*Task to carry out*:
In each of the records, put "Latin name" in place of "scientific name" and write out the lines again with everything else unchanged. Leave the pictures out.
*-*-*
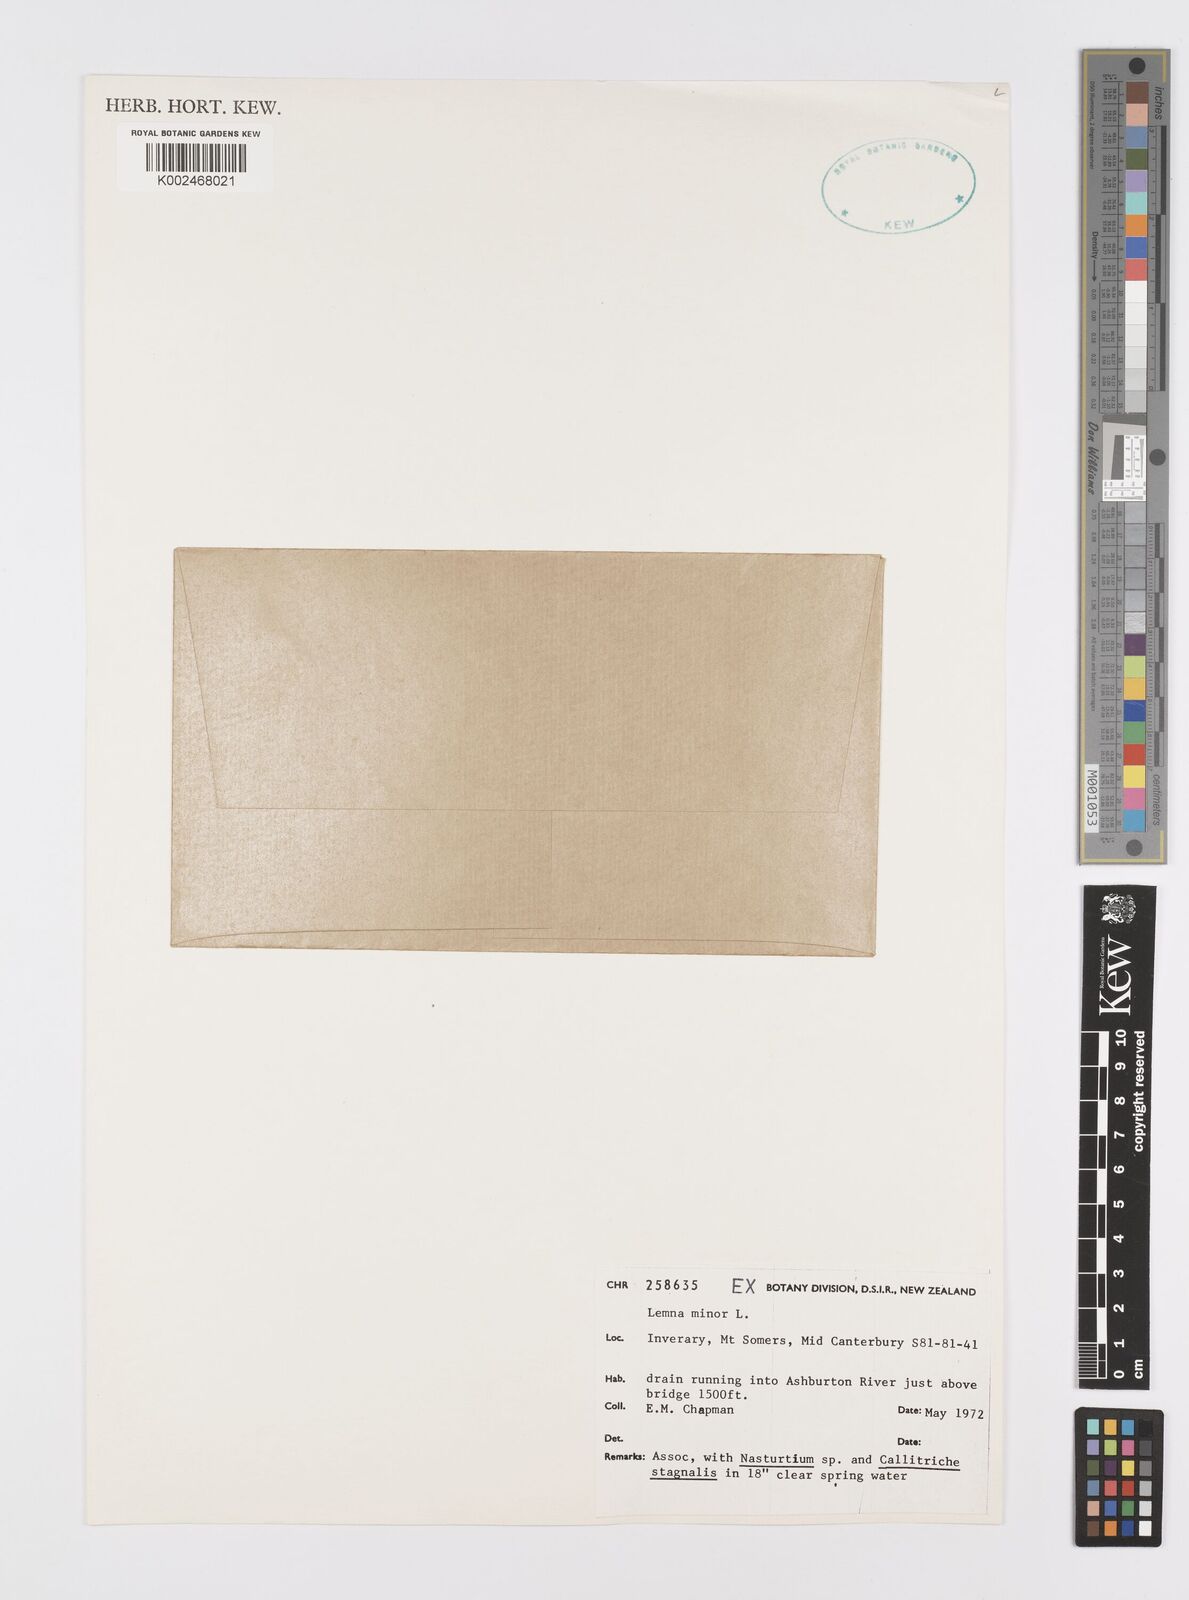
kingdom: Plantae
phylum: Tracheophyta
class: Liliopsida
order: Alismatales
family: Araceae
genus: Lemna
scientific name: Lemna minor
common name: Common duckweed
*-*-*
*Result of the task*:
kingdom: Plantae
phylum: Tracheophyta
class: Liliopsida
order: Alismatales
family: Araceae
genus: Lemna
Latin name: Lemna minor
common name: Common duckweed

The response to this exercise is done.